Certainly for large communities or users that mod multiple communities, the experience is undeniably harder. I don’t think mobile as a platform for moderation is hopeless. We’re coming closer to a day where mobile moderation will overshadow web moderation and we’re trying to prepare for that future (fun fact: the majority of users with mod permissions are on mobile -- about 35% more). Also worth mentioning we’re continuing to invest in web as well with a slew of improvements to modmail recently.
Comment by dequeued at 18/05/2021 at 22:59 UTC*
23 upvotes, 1 direct replies
What I hear from you is that to effectively mod you need all these critical tools/space and that the mobile moderation experience is inefficient today. Is that right?
That's not quite what I am trying to say.
It's 90% that mobile just isn't the right platform for certain activities and only 10% about the Reddit app (or any app, this also goes for unofficial apps like Apollo). Just like you wouldn't try to write a novel, analyze complex data, or write Python on your phone, moderating from your phone is just always going to be significantly harder and slower even with some hypothetical super-duper moderation app.
I'm not saying there aren't things that wouldn't make moderation on mobile easier, but most of them are pretty basic things that would be helpful in general. Just one example: if you need to ban an account for being abusive or spamming and you're doing it "right", that means archiving and documenting what happened so we can later handle an appeal in modmail. We depend on third party tools like archive sites, Toolbox user notes, and our subreddit bot (which automates some of that for submissions, at least) to make that feasible. It's less about mobile and more about stuff that would make moderating easier on any platform: old, new, mobile, bot-based actions via the API, etc.
(fun fact: the majority of users with mod permissions are on mobile -- about 35% more)
I'm not sure how much weight I would put behind that statistic.
1. Yes, many moderators spend too much time on Reddit.
2. Moderators using mobile are often doing that out of desperation or necessity. When we're out and about, a lot of us would rather not be moderating.
3. Moderation actions (including modmail activity) are a better measure than the number of moderators (especially considering communities with very large moderation teams where the vast majority don't moderate much).
4. I don't doubt that a lot of smaller and newer subreddits have a lot more moderators using mobile, but those are also the communities that tend to be overrun with spam.
If I was only moderating /r/Debt (one of the smaller subreddits where I am a moderator), it'd be feasible and easy to do it from mobile. I only have 40 moderator actions (not counting modmail) in the last month on /r/Debt.
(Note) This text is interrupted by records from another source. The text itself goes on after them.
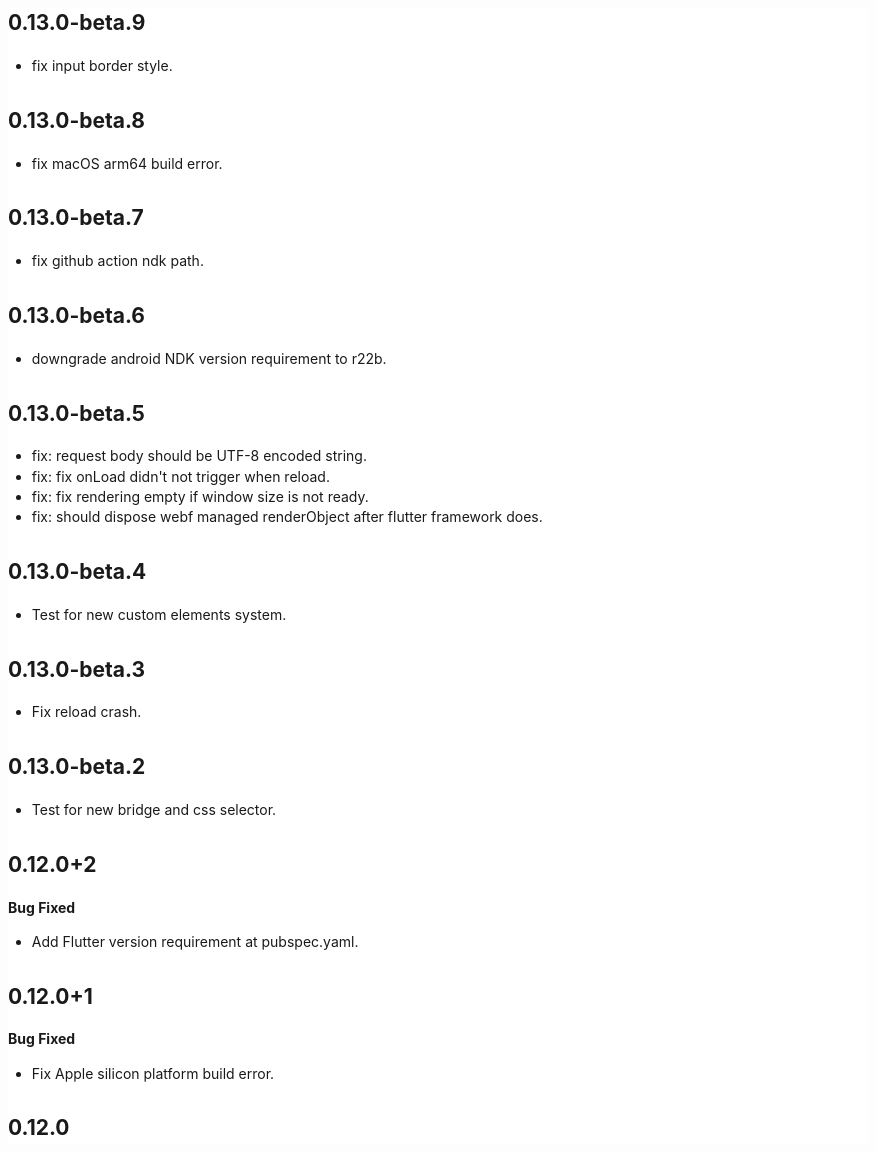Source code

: ## 0.13.0-beta.9

* fix input border style.

## 0.13.0-beta.8

* fix macOS arm64 build error.

## 0.13.0-beta.7

* fix github action ndk path.

## 0.13.0-beta.6

* downgrade android NDK version requirement to r22b.

## 0.13.0-beta.5

* fix: request body should be UTF-8 encoded string.
* fix: fix onLoad didn't not trigger when reload.
* fix: fix rendering empty if window size is not ready.
* fix: should dispose webf managed renderObject after flutter framework does.

## 0.13.0-beta.4

* Test for new custom elements system.

## 0.13.0-beta.3

* Fix reload crash.

## 0.13.0-beta.2

* Test for new bridge and css selector.

## 0.12.0+2

**Bug Fixed**

* Add Flutter version requirement at pubspec.yaml.

## 0.12.0+1

**Bug Fixed**

* Fix Apple silicon platform build error.

## 0.12.0

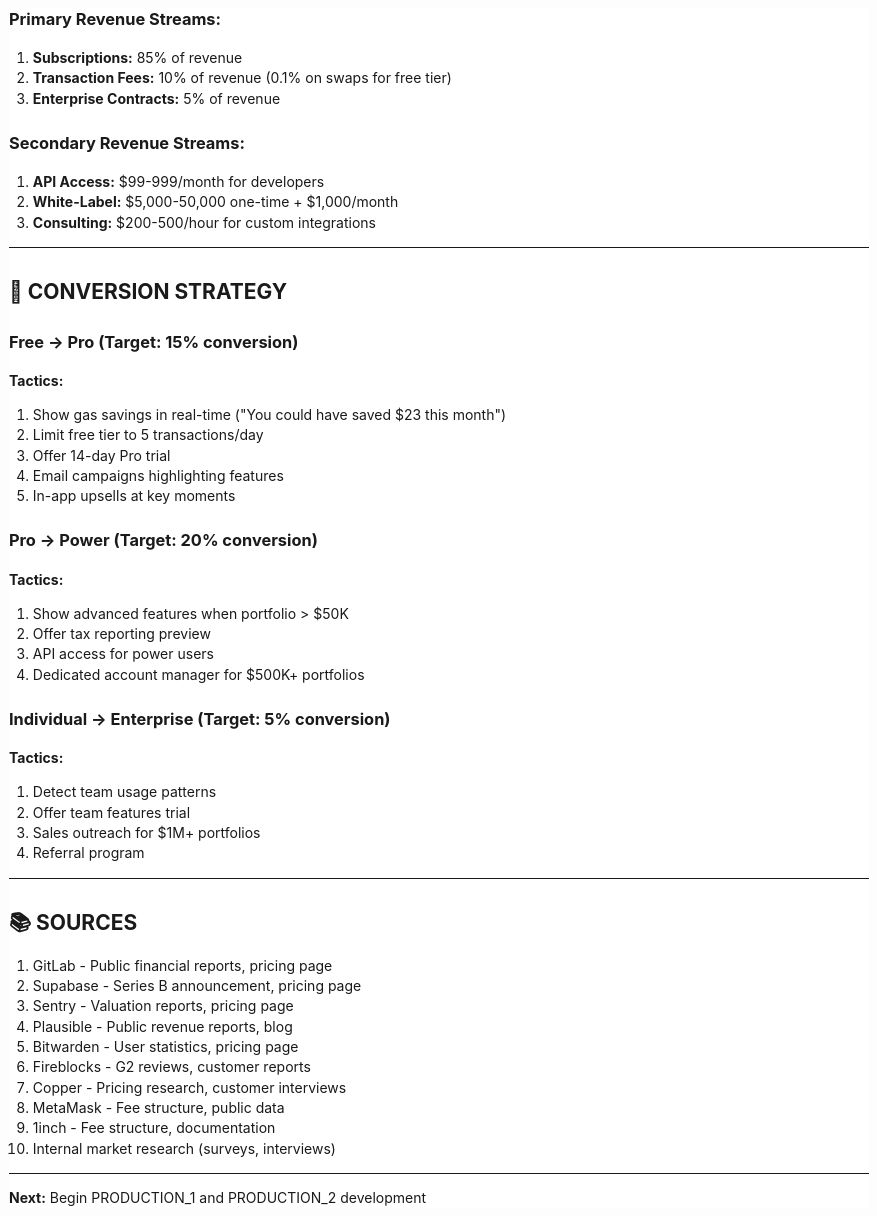 ### **Primary Revenue Streams:**
1. **Subscriptions:** 85% of revenue
2. **Transaction Fees:** 10% of revenue (0.1% on swaps for free tier)
3. **Enterprise Contracts:** 5% of revenue

### **Secondary Revenue Streams:**
1. **API Access:** $99-999/month for developers
2. **White-Label:** $5,000-50,000 one-time + $1,000/month
3. **Consulting:** $200-500/hour for custom integrations

---

## 🎯 CONVERSION STRATEGY

### **Free → Pro (Target: 15% conversion)**
**Tactics:**
1. Show gas savings in real-time ("You could have saved $23 this month")
2. Limit free tier to 5 transactions/day
3. Offer 14-day Pro trial
4. Email campaigns highlighting features
5. In-app upsells at key moments

### **Pro → Power (Target: 20% conversion)**
**Tactics:**
1. Show advanced features when portfolio > $50K
2. Offer tax reporting preview
3. API access for power users
4. Dedicated account manager for $500K+ portfolios

### **Individual → Enterprise (Target: 5% conversion)**
**Tactics:**
1. Detect team usage patterns
2. Offer team features trial
3. Sales outreach for $1M+ portfolios
4. Referral program

---

## 📚 SOURCES

1. GitLab - Public financial reports, pricing page
2. Supabase - Series B announcement, pricing page
3. Sentry - Valuation reports, pricing page
4. Plausible - Public revenue reports, blog
5. Bitwarden - User statistics, pricing page
6. Fireblocks - G2 reviews, customer reports
7. Copper - Pricing research, customer interviews
8. MetaMask - Fee structure, public data
9. 1inch - Fee structure, documentation
10. Internal market research (surveys, interviews)

---

**Next:** Begin PRODUCTION_1 and PRODUCTION_2 development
Contrast that to /r/personalfinance where the number is 1,500 actions (and my numbers are unusually low the last month on /r/personalfinance because I've been handling most of the modmail and busy working on our subreddit moderation bot, our AutoModerator, and other projects like BotDefense). Two other PF moderators had about 5,000 actions in the same period.
Comment by HTC864 at 18/05/2021 at 23:20 UTC
14 upvotes, 1 direct replies
Moderating just isn't something that should be done from the app. I will quickly check to see if something is in the queue, if I know I haven't checked in a long time. But true moderation needs a full workspace to research and keep up with what's happening.
Comment by Autoxidation at 19/05/2021 at 02:39 UTC
3 upvotes, 1 direct replies
Having this functionality built into reddit would really help the awkward parts of using it.
In another subreddit I moderate, we use mod reports on comments for a bot to act on. This works from mobile reasonably well, but something like this built into reddit would go a long way making moderating on the fly or from mobile a much better experience.